Top Story — U.S. authorities will unseal drug trafficking charges against the head of Venezuela’s armed forces, who formerly headed the country’s anti-drug unit, as part of the U.S. government’s sweeping investigation into the role high-ranking officials allegedly played in transforming Venezuela into a global capital for cocaine trafficking.
Néstor Reverol headed Venezuela’s National Drug Office prior to his current appointment as the leader of the National Guard, and was a trusted member of late President Hugo Chávez’s inner circle. U.S. prosecutors accuse him of taking money from drug traffickers, and in return warning them about planned raids and hindering investigations, Reuters first reported, citing an anonymous source familiar with the charges.

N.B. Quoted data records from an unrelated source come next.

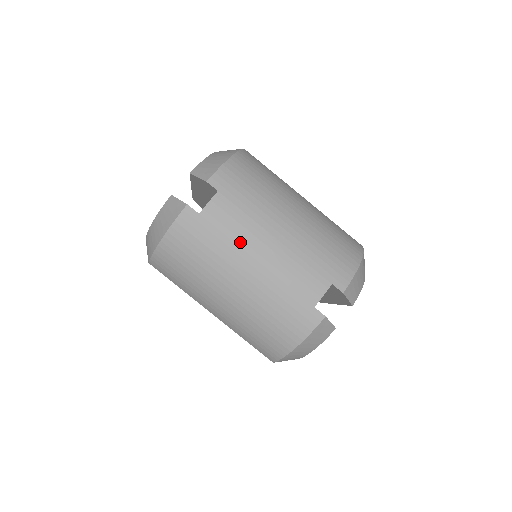
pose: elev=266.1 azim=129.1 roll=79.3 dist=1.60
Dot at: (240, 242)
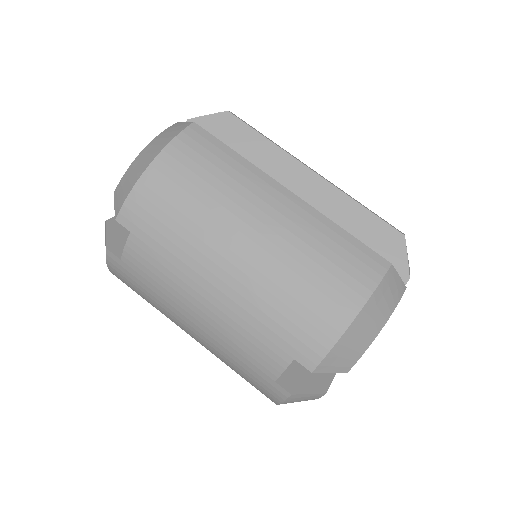
Dot at: (171, 296)
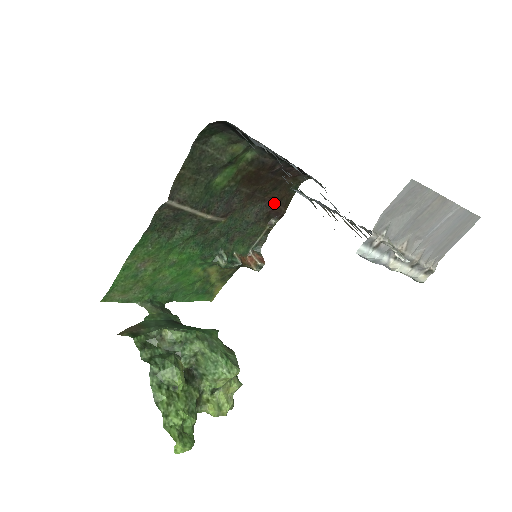
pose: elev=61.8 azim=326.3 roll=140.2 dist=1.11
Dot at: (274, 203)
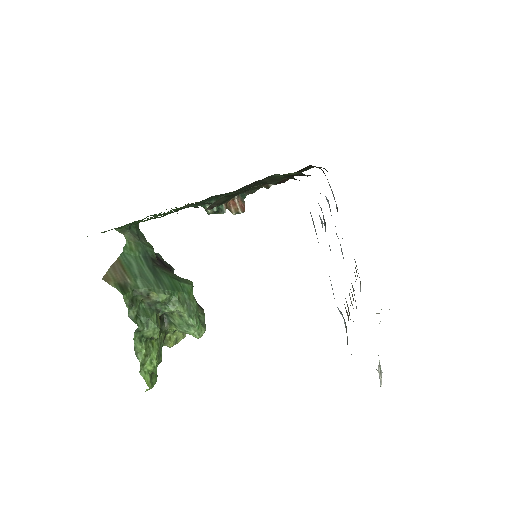
Dot at: occluded
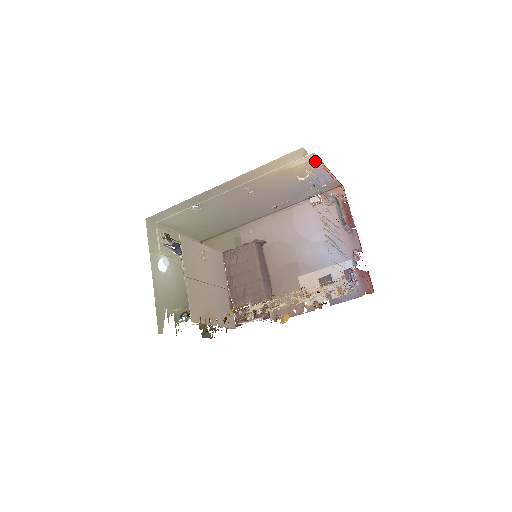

Edilberto Molina, also a former member of Venezuela’s National Drug Office, will be charged along with Reverol when an indictment is unsealed in a federal court in Brooklyn.
News of the impending charges against Reverol comes one week after U.S. prosecutors told Spanish newspaper ABC that they were holding off on announcing charges against several high-ranking Venezuelan officials so as to not influence the outcome of parliamentary elections on Dec. 7.

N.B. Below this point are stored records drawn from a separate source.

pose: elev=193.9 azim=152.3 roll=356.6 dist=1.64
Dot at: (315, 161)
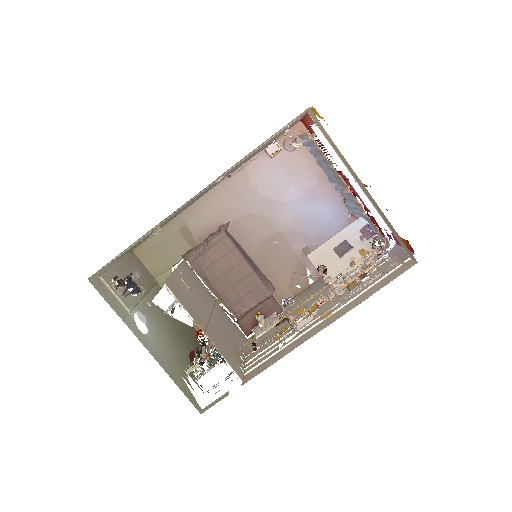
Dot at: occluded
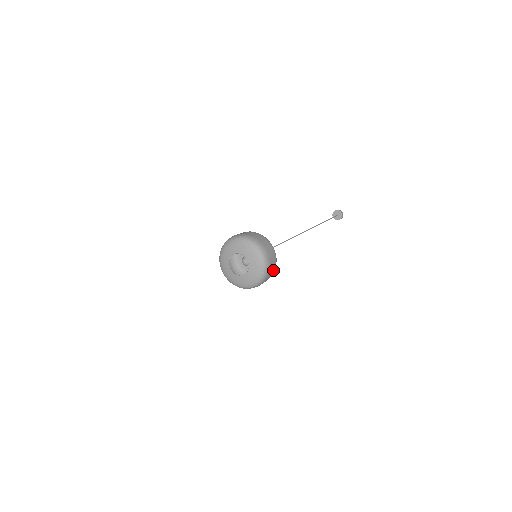
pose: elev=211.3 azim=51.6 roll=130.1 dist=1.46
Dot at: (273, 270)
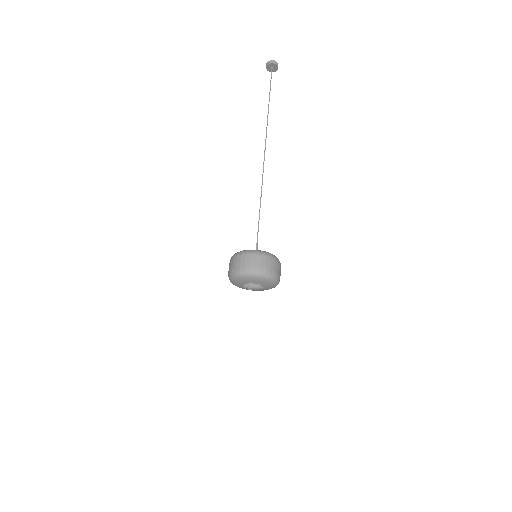
Dot at: (280, 267)
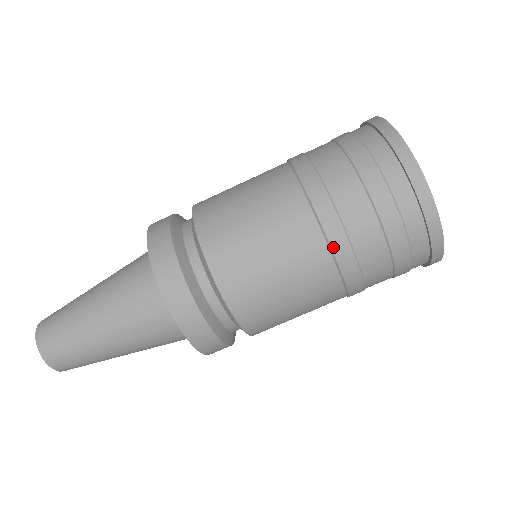
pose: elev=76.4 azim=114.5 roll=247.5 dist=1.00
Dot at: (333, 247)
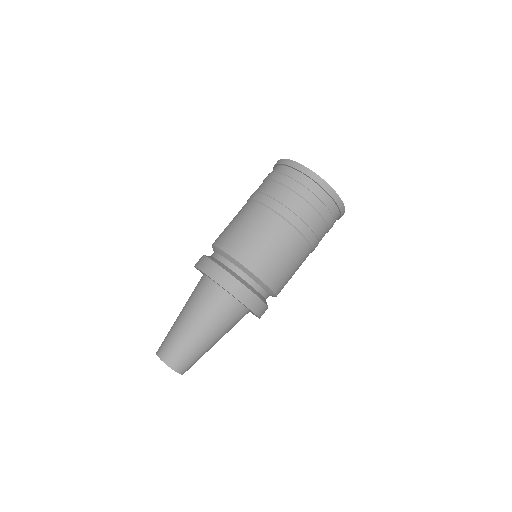
Dot at: (276, 211)
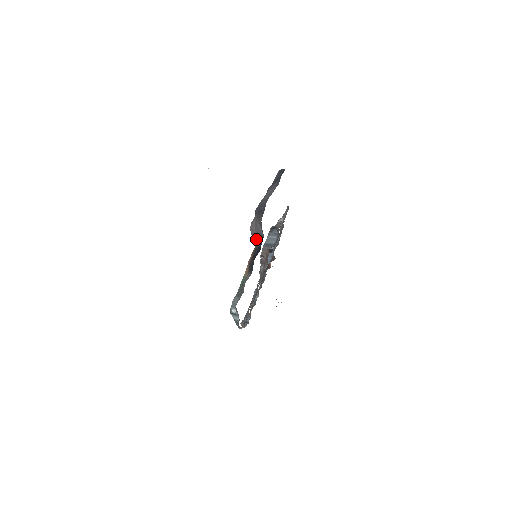
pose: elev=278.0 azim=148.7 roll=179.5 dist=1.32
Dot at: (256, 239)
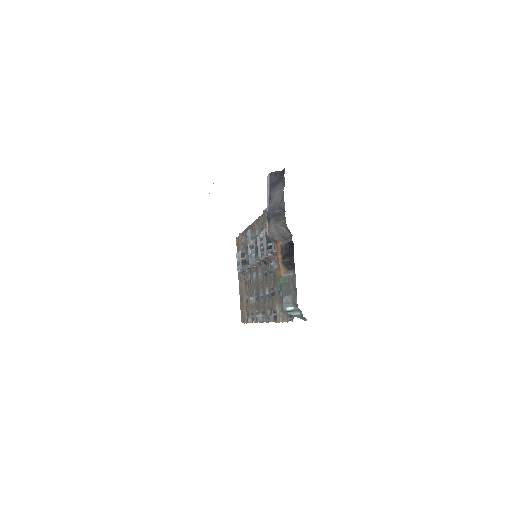
Dot at: (279, 240)
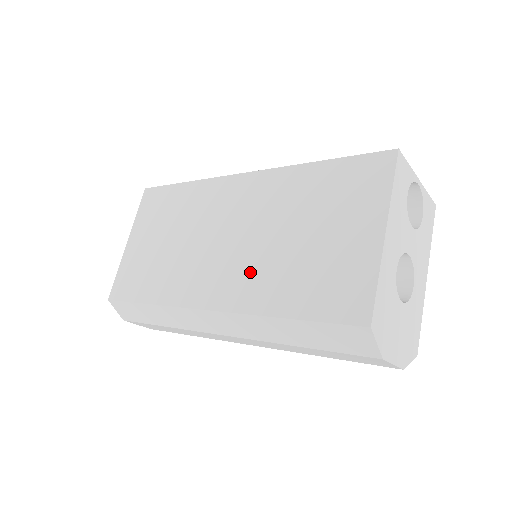
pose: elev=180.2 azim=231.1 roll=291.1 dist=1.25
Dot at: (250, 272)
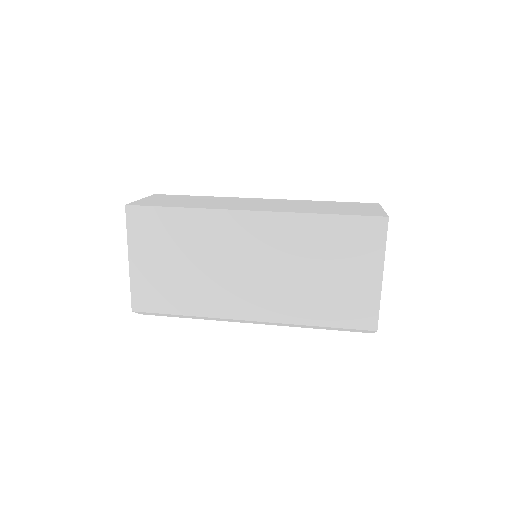
Dot at: (282, 296)
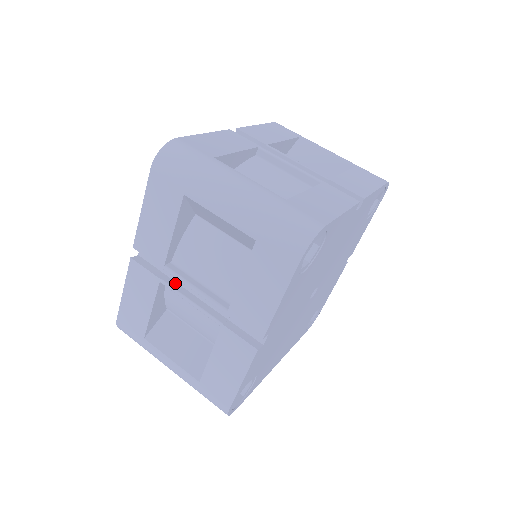
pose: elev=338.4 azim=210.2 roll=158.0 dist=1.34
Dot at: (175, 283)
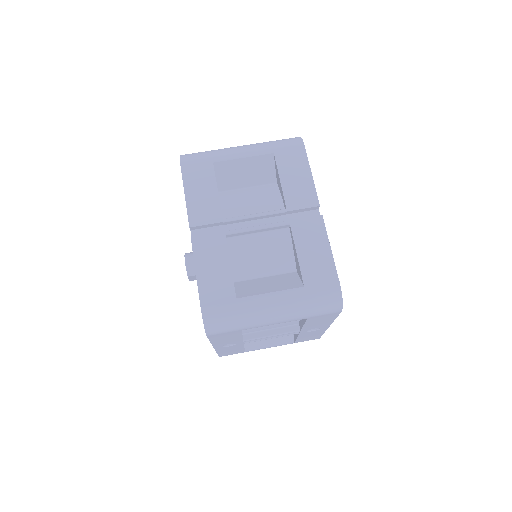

The Wall Street Journal in May reported on a series of drug trafficking probes into Venezuelan officials carried out by the Drug Enforcement Administration in Washington in partnership with prosecutors in New York and Florida. The high-ranking officials — among them National Assembly President Diosdado Cabello, purported to be the most powerful man in the country after President Nicolás Maduro — stood accused of helping transform Venezuela into a major export hub for cocaine.
Reverol did not respond to initial reports about the impending charges against him. He has previously rejected accusations by U.S. authorities, while Maduro has categorized the U.S. investigations into officials’ involvement in drug trafficking as a right-wing attempt to sabotage his socialist government, according to Reuters.
Headlines from the Western Hemisphere
Mexican officials said Tuesday that they have found at least 19 bodies disposed in a deep gorge in Guerrero state whose remains appear to have been dumped between a month and a year and a half ago. The discovery belongs to an investigation into the disappearances of over 200 people during the past several years in the region.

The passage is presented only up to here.